▸ What needs to be done
Rewrite the records below with every "common name" renamed to "vernacular name", keeping everything else the same.

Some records
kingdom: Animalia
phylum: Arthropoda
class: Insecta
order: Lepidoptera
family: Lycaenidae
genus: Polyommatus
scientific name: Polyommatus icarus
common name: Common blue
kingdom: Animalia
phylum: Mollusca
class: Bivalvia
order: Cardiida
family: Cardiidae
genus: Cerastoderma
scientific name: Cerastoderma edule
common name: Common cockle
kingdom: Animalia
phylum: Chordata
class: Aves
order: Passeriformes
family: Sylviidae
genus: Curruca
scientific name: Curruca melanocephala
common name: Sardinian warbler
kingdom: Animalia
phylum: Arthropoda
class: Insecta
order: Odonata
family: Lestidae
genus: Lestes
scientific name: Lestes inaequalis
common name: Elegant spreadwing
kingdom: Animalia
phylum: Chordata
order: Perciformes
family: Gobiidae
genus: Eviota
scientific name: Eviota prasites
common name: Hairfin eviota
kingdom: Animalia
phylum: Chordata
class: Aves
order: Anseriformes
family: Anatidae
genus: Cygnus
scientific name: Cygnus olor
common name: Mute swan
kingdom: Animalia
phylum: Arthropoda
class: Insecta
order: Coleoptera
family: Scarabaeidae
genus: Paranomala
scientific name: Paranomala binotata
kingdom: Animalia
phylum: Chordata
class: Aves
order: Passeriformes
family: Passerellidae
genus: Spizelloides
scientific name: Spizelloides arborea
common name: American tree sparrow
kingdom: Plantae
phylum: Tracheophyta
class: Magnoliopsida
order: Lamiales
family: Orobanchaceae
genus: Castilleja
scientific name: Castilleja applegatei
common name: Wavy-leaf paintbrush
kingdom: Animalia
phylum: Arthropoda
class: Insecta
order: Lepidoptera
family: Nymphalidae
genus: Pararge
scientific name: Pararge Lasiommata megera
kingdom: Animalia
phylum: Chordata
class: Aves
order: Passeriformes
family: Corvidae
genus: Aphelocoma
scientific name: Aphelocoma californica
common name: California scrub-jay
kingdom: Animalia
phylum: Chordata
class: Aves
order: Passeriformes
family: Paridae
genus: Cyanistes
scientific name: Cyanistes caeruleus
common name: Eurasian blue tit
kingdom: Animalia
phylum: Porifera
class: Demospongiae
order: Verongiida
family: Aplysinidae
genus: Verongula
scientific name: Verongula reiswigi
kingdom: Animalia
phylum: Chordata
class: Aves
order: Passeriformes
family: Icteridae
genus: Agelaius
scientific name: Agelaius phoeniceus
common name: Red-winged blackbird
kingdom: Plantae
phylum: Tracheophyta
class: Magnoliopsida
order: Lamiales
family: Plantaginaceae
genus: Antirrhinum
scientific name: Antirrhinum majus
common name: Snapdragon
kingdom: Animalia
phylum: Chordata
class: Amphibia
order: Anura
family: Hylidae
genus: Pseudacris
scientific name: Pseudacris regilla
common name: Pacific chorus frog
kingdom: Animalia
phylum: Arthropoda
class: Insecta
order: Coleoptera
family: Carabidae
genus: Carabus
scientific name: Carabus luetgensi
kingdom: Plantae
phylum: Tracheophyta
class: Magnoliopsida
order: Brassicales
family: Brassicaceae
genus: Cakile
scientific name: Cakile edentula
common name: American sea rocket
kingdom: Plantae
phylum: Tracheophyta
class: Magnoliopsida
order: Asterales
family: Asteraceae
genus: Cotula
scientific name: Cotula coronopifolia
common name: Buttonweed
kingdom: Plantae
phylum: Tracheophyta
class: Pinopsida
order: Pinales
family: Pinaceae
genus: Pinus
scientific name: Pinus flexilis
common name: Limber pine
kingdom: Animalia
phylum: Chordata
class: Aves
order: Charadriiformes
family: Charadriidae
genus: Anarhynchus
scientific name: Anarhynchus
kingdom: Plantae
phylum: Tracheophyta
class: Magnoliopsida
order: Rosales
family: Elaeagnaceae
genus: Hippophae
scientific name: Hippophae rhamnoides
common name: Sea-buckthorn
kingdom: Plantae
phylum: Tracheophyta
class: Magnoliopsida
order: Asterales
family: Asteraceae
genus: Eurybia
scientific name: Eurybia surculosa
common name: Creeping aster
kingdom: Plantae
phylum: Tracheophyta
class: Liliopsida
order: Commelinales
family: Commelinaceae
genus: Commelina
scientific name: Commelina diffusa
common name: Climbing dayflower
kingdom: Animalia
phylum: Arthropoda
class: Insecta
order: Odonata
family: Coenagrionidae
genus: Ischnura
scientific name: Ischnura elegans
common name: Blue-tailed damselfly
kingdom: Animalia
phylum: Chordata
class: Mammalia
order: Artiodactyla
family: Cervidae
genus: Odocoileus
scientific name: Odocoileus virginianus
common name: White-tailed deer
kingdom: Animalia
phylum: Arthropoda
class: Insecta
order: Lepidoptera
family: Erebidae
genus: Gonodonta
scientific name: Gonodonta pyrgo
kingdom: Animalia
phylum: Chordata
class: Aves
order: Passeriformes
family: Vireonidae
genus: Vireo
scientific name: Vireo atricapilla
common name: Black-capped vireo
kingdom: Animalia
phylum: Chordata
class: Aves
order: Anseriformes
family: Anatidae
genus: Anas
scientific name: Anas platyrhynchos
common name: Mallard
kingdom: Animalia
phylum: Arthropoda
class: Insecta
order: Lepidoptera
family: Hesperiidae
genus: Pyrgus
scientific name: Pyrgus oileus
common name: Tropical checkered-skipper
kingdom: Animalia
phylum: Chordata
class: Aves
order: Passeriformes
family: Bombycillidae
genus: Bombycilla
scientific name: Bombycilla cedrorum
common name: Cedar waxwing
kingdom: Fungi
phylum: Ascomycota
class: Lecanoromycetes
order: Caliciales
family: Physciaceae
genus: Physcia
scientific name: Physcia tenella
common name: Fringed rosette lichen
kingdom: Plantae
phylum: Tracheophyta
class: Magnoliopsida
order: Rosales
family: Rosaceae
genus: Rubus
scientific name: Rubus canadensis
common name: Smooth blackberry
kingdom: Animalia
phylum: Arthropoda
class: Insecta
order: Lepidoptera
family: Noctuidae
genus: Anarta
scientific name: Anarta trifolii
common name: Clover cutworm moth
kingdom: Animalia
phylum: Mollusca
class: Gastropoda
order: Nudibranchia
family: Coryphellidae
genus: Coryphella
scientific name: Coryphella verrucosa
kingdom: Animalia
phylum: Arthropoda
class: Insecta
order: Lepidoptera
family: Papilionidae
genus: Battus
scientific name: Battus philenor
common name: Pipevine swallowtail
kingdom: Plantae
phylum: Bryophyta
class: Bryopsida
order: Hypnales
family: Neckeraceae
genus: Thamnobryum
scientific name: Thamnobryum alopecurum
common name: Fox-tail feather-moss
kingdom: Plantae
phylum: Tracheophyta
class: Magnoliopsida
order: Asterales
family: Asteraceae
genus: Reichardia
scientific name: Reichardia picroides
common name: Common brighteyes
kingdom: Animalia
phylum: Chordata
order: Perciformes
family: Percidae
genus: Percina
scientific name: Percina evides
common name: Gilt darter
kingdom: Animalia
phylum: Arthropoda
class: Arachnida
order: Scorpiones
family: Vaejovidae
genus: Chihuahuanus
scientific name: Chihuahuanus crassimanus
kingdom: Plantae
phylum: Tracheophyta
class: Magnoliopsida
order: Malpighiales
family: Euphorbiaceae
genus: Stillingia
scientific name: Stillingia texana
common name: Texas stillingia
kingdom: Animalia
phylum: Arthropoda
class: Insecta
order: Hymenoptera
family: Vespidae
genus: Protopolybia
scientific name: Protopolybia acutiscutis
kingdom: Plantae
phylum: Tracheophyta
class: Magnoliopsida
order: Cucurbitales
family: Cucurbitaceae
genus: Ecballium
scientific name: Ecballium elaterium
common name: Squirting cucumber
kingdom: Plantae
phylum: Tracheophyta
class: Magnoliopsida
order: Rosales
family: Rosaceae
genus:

▸ Reply to the task
kingdom: Animalia
phylum: Arthropoda
class: Insecta
order: Lepidoptera
family: Lycaenidae
genus: Polyommatus
scientific name: Polyommatus icarus
vernacular name: Common blue
kingdom: Animalia
phylum: Mollusca
class: Bivalvia
order: Cardiida
family: Cardiidae
genus: Cerastoderma
scientific name: Cerastoderma edule
vernacular name: Common cockle
kingdom: Animalia
phylum: Chordata
class: Aves
order: Passeriformes
family: Sylviidae
genus: Curruca
scientific name: Curruca melanocephala
vernacular name: Sardinian warbler
kingdom: Animalia
phylum: Arthropoda
class: Insecta
order: Odonata
family: Lestidae
genus: Lestes
scientific name: Lestes inaequalis
vernacular name: Elegant spreadwing
kingdom: Animalia
phylum: Chordata
order: Perciformes
family: Gobiidae
genus: Eviota
scientific name: Eviota prasites
vernacular name: Hairfin eviota
kingdom: Animalia
phylum: Chordata
class: Aves
order: Anseriformes
family: Anatidae
genus: Cygnus
scientific name: Cygnus olor
vernacular name: Mute swan
kingdom: Animalia
phylum: Arthropoda
class: Insecta
order: Coleoptera
family: Scarabaeidae
genus: Paranomala
scientific name: Paranomala binotata
kingdom: Animalia
phylum: Chordata
class: Aves
order: Passeriformes
family: Passerellidae
genus: Spizelloides
scientific name: Spizelloides arborea
vernacular name: American tree sparrow
kingdom: Plantae
phylum: Tracheophyta
class: Magnoliopsida
order: Lamiales
family: Orobanchaceae
genus: Castilleja
scientific name: Castilleja applegatei
vernacular name: Wavy-leaf paintbrush
kingdom: Animalia
phylum: Arthropoda
class: Insecta
order: Lepidoptera
family: Nymphalidae
genus: Pararge
scientific name: Pararge Lasiommata megera
kingdom: Animalia
phylum: Chordata
class: Aves
order: Passeriformes
family: Corvidae
genus: Aphelocoma
scientific name: Aphelocoma californica
vernacular name: California scrub-jay
kingdom: Animalia
phylum: Chordata
class: Aves
order: Passeriformes
family: Paridae
genus: Cyanistes
scientific name: Cyanistes caeruleus
vernacular name: Eurasian blue tit
kingdom: Animalia
phylum: Porifera
class: Demospongiae
order: Verongiida
family: Aplysinidae
genus: Verongula
scientific name: Verongula reiswigi
kingdom: Animalia
phylum: Chordata
class: Aves
order: Passeriformes
family: Icteridae
genus: Agelaius
scientific name: Agelaius phoeniceus
vernacular name: Red-winged blackbird
kingdom: Plantae
phylum: Tracheophyta
class: Magnoliopsida
order: Lamiales
family: Plantaginaceae
genus: Antirrhinum
scientific name: Antirrhinum majus
vernacular name: Snapdragon
kingdom: Animalia
phylum: Chordata
class: Amphibia
order: Anura
family: Hylidae
genus: Pseudacris
scientific name: Pseudacris regilla
vernacular name: Pacific chorus frog
kingdom: Animalia
phylum: Arthropoda
class: Insecta
order: Coleoptera
family: Carabidae
genus: Carabus
scientific name: Carabus luetgensi
kingdom: Plantae
phylum: Tracheophyta
class: Magnoliopsida
order: Brassicales
family: Brassicaceae
genus: Cakile
scientific name: Cakile edentula
vernacular name: American sea rocket
kingdom: Plantae
phylum: Tracheophyta
class: Magnoliopsida
order: Asterales
family: Asteraceae
genus: Cotula
scientific name: Cotula coronopifolia
vernacular name: Buttonweed
kingdom: Plantae
phylum: Tracheophyta
class: Pinopsida
order: Pinales
family: Pinaceae
genus: Pinus
scientific name: Pinus flexilis
vernacular name: Limber pine
kingdom: Animalia
phylum: Chordata
class: Aves
order: Charadriiformes
family: Charadriidae
genus: Anarhynchus
scientific name: Anarhynchus
kingdom: Plantae
phylum: Tracheophyta
class: Magnoliopsida
order: Rosales
family: Elaeagnaceae
genus: Hippophae
scientific name: Hippophae rhamnoides
vernacular name: Sea-buckthorn
kingdom: Plantae
phylum: Tracheophyta
class: Magnoliopsida
order: Asterales
family: Asteraceae
genus: Eurybia
scientific name: Eurybia surculosa
vernacular name: Creeping aster
kingdom: Plantae
phylum: Tracheophyta
class: Liliopsida
order: Commelinales
family: Commelinaceae
genus: Commelina
scientific name: Commelina diffusa
vernacular name: Climbing dayflower
kingdom: Animalia
phylum: Arthropoda
class: Insecta
order: Odonata
family: Coenagrionidae
genus: Ischnura
scientific name: Ischnura elegans
vernacular name: Blue-tailed damselfly
kingdom: Animalia
phylum: Chordata
class: Mammalia
order: Artiodactyla
family: Cervidae
genus: Odocoileus
scientific name: Odocoileus virginianus
vernacular name: White-tailed deer
kingdom: Animalia
phylum: Arthropoda
class: Insecta
order: Lepidoptera
family: Erebidae
genus: Gonodonta
scientific name: Gonodonta pyrgo
kingdom: Animalia
phylum: Chordata
class: Aves
order: Passeriformes
family: Vireonidae
genus: Vireo
scientific name: Vireo atricapilla
vernacular name: Black-capped vireo
kingdom: Animalia
phylum: Chordata
class: Aves
order: Anseriformes
family: Anatidae
genus: Anas
scientific name: Anas platyrhynchos
vernacular name: Mallard
kingdom: Animalia
phylum: Arthropoda
class: Insecta
order: Lepidoptera
family: Hesperiidae
genus: Pyrgus
scientific name: Pyrgus oileus
vernacular name: Tropical checkered-skipper
kingdom: Animalia
phylum: Chordata
class: Aves
order: Passeriformes
family: Bombycillidae
genus: Bombycilla
scientific name: Bombycilla cedrorum
vernacular name: Cedar waxwing
kingdom: Fungi
phylum: Ascomycota
class: Lecanoromycetes
order: Caliciales
family: Physciaceae
genus: Physcia
scientific name: Physcia tenella
vernacular name: Fringed rosette lichen
kingdom: Plantae
phylum: Tracheophyta
class: Magnoliopsida
order: Rosales
family: Rosaceae
genus: Rubus
scientific name: Rubus canadensis
vernacular name: Smooth blackberry
kingdom: Animalia
phylum: Arthropoda
class: Insecta
order: Lepidoptera
family: Noctuidae
genus: Anarta
scientific name: Anarta trifolii
vernacular name: Clover cutworm moth
kingdom: Animalia
phylum: Mollusca
class: Gastropoda
order: Nudibranchia
family: Coryphellidae
genus: Coryphella
scientific name: Coryphella verrucosa
kingdom: Animalia
phylum: Arthropoda
class: Insecta
order: Lepidoptera
family: Papilionidae
genus: Battus
scientific name: Battus philenor
vernacular name: Pipevine swallowtail
kingdom: Plantae
phylum: Bryophyta
class: Bryopsida
order: Hypnales
family: Neckeraceae
genus: Thamnobryum
scientific name: Thamnobryum alopecurum
vernacular name: Fox-tail feather-moss
kingdom: Plantae
phylum: Tracheophyta
class: Magnoliopsida
order: Asterales
family: Asteraceae
genus: Reichardia
scientific name: Reichardia picroides
vernacular name: Common brighteyes
kingdom: Animalia
phylum: Chordata
order: Perciformes
family: Percidae
genus: Percina
scientific name: Percina evides
vernacular name: Gilt darter
kingdom: Animalia
phylum: Arthropoda
class: Arachnida
order: Scorpiones
family: Vaejovidae
genus: Chihuahuanus
scientific name: Chihuahuanus crassimanus
kingdom: Plantae
phylum: Tracheophyta
class: Magnoliopsida
order: Malpighiales
family: Euphorbiaceae
genus: Stillingia
scientific name: Stillingia texana
vernacular name: Texas stillingia
kingdom: Animalia
phylum: Arthropoda
class: Insecta
order: Hymenoptera
family: Vespidae
genus: Protopolybia
scientific name: Protopolybia acutiscutis
kingdom: Plantae
phylum: Tracheophyta
class: Magnoliopsida
order: Cucurbitales
family: Cucurbitaceae
genus: Ecballium
scientific name: Ecballium elaterium
vernacular name: Squirting cucumber
kingdom: Plantae
phylum: Tracheophyta
class: Magnoliopsida
order: Rosales
family: Rosaceae
genus:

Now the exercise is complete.